Paradan bahsetmişken, son haftalarda ortaya çıkan yolsuzluk skandalı elbette AB’nin üst düzey yetkilileriyle ilgili bir soruyu da gündeme getirdi. Çünkü, açık bir yenilgi durumunda siyasi kariyerlerinin ani bir şekilde sona erebileceği (gerçek) sorununa rağmen, tüm AB politikacıları hala aşırı hevesli görünüyorlar. Askeri durumun “yenilgi” diye haykırdığı bir ortamda, kendilerini de bu çöküşe sürüklememek için hasar sınırlamaya çalışmak yerine, savaşın sona ermesini engellemek için her şey yapılıyor. Bu da aslında sadece doğrudan ve kişisel maddi çıkarlarla açıklanabilir – Ukrayna’dan gelen geri dönüşlerle, Larry Johnson’ın verilerine göre ABD yetkililerinin şu anda tahmin ettiği üzere, 45 milyar dolara kadar zimmetine geçirilen parayla. Bu para, Boris Johnson’ın İstanbul’da barışı engellediği için muhtemelen ödül olarak aldığı bir milyon sterlin kadar kanlıdır. Bu para, cephede kan dökülmeye devam ettiği sürece akmaya devam edecektir. Ve en önemlisi, Batı Avrupa toplumları bir nefes alıp durumu incelemek için zaman bulsalar, bu paranın varlığı artık gizlenemez.
Ama başlangıçtaki cümleye geri dönelim. Bu cümle aslında ilginç olasılıklar içeriyor. Bir kez AB’nin servetini düşünmeye başladığınızda, gerçekten ağır hasar gören şehirlerin hepsinin Rusya Federasyonu topraklarında olduğunu ve genellikle, AB yetkilileri buna inanmasa da, tazminat ödemek zorunda olanların kaybedenler olduğunu fark edersiniz.
Donetsk, Mariupol, Krasnoarmeisk ve Donbass’taki diğer tüm yerler, örneğin sürekli bombalanan Gorlovka, barış sağlanırsa hepsinde inşa edilecek bir şeyler var. Savaş AB’ye kaç milyar dolara mal oldu? Statista’ya göre 98,9 milyar dolar; buna ek olarak, tek tek ülkelerden aktarılan fonlar da var; aynı kaynağa göre, Almanya’dan 31 Ağustos 2025’e kadar 45,8 milyar dolar aktarıldı.

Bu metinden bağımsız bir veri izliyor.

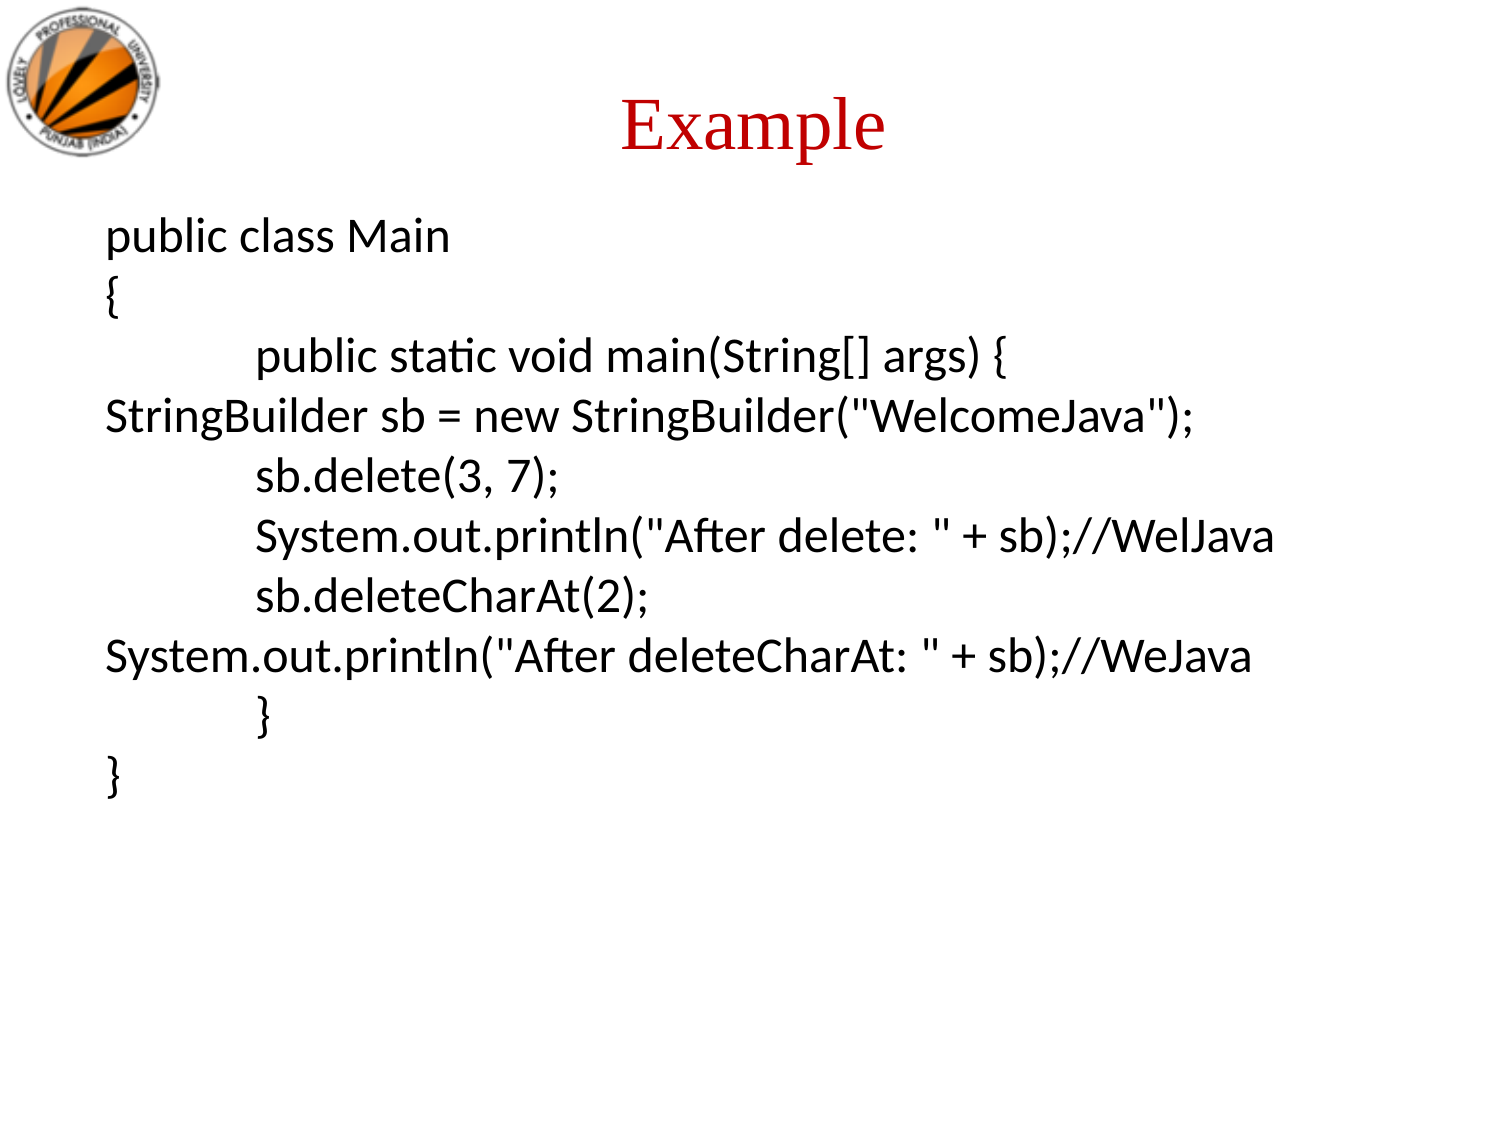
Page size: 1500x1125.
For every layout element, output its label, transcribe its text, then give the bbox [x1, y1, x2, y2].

picture [0, 0, 163, 163]
text_box Example [82, 0, 1425, 173]
text_box public class Main { public static void main(String[] args) { StringBuilder sb = new StringBuilder("WelcomeJava"); sb.delete(3, 7); System.out.println("After delete: " + sb);//WelJava sb.deleteCharAt(2); System.out.println("After deleteCharAt: " + sb);//WeJava } } [74, 187, 1418, 987]
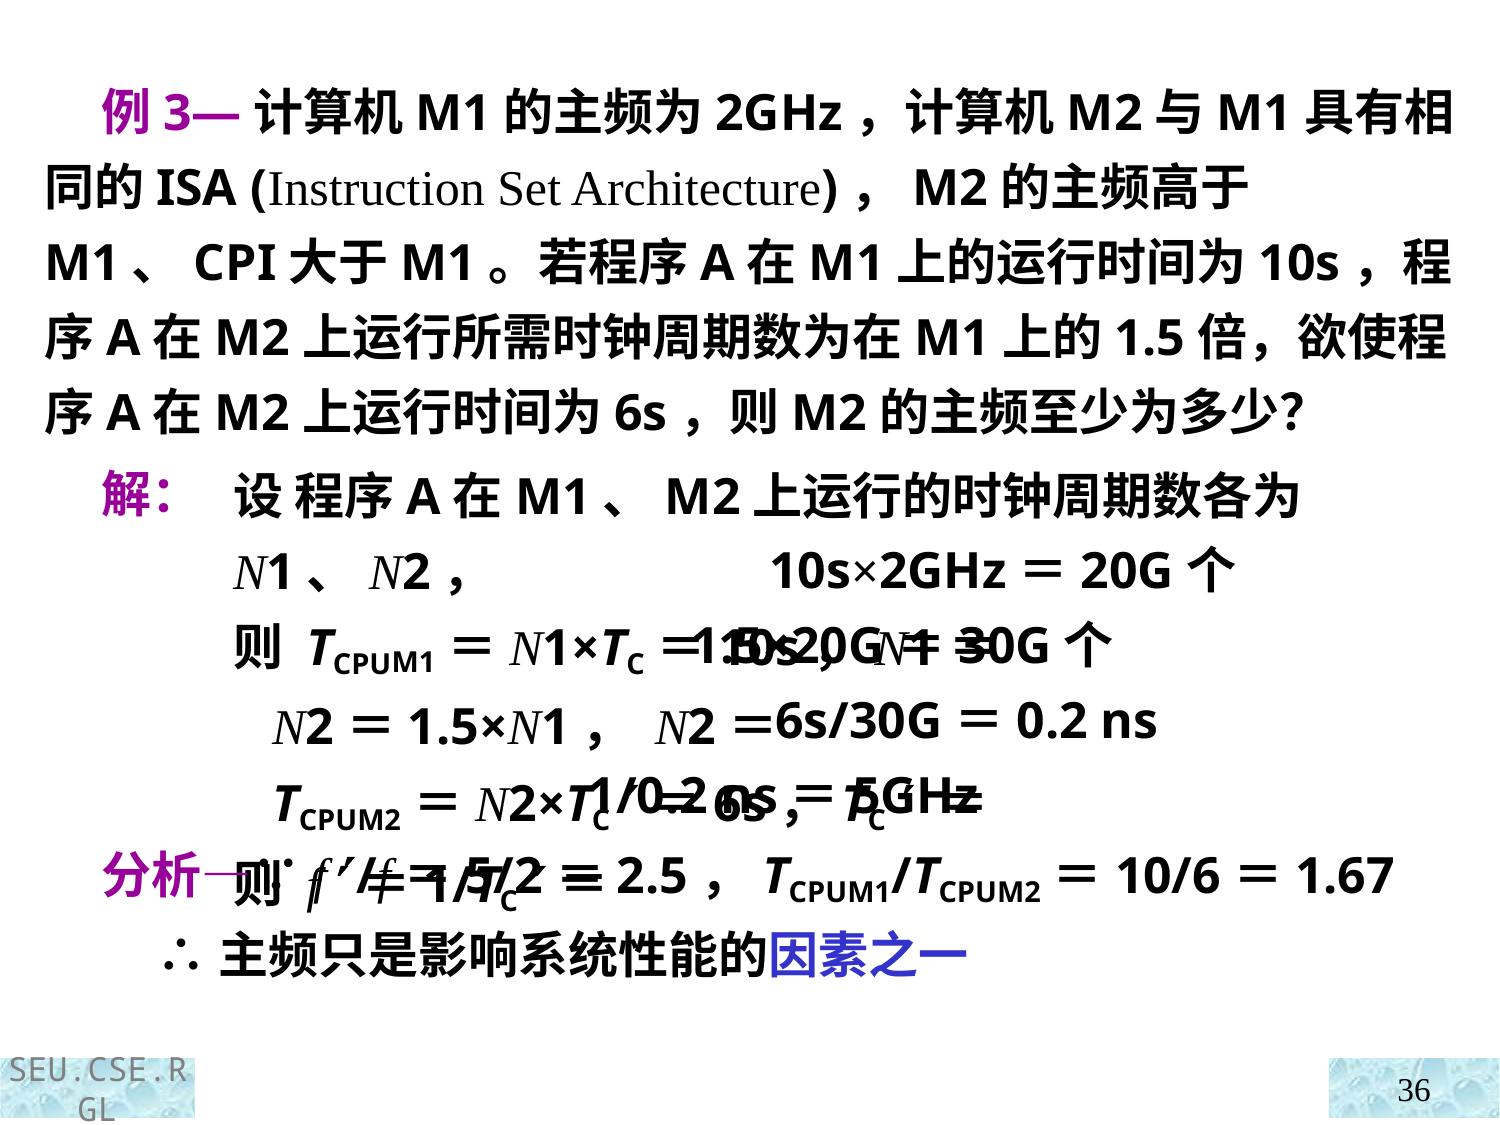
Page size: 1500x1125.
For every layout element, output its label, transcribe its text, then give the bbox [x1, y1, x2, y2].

Aslında AB’den ödenmesi gereken bu milyarlarca avroyu alacak kimse yok değil – evet, eski Ukrayna’nın gerçekten yıkılmış kısmına, yani Rusya Federasyonu’na. Örneğin Rheinmetall’in sermayesinin nominal değeri 2021’de 111,51 milyon avro idi. Şu anki piyasa değeri 67 milyar avrodan fazla. 67 milyar eksi 111,51 milyon, bu yıllar boyunca bir, bir buçuk, hatta iki milyon Ukraynalı’nın bu savaşta feda edilmesi nedeniyle var. Evet, bu da dikkate değer bir geri dönüş. Ve bu, örneğin, Düsseldorf’taki Rheinmetall şirketiyle samimi ilişkisi kesinlikle bir hisse senedi paketi şeklinde olan, bu savaşa karşı belli bir Bayan Strack-Zimmermann’ın tutkusunu açıklayabilir. Almanya’nın AB’ye sağladığı finansmanın üçte birini dışarıda bırakırsak, Rheinmetall’in hisse senedi fiyatındaki artış bile, federal hükümetin bütçe kaynaklarından Ukrayna’ya aktardığı miktardan fazladır. Kimse savaşın karlı olmadığını söylemesin. Ancak, vatandaş parası konusunda yaptırımların yeniden getirilmesinin sadece bir milyarlık bir tasarruf sağlayacağını unutmamak gerekir. Sadece oranların doğru olması için.
Yani evet, Ukrayna’daki savaş ve barışla ilgili olarak AB’nin merkezi rolü kesinlikle daha yakından incelenmelidir. Ve bu savaşı teşvik eden ve ondan yararlananların ödemesi gereken bir bedel olmalıdır. Batı Avrupa halkı bundan kazanç sağlamadı; sadece enerji fiyatları ve sosyal kesintiler olarak maliyetleri üstlenmek zorunda kaldı. Ancak kârı elde edenler ve elini uzatanlar ve yolsuzluk mekanizmasından ödeme alanlar, ödemek zorundadır. Ursula von der Leyen’den aşağıya doğru.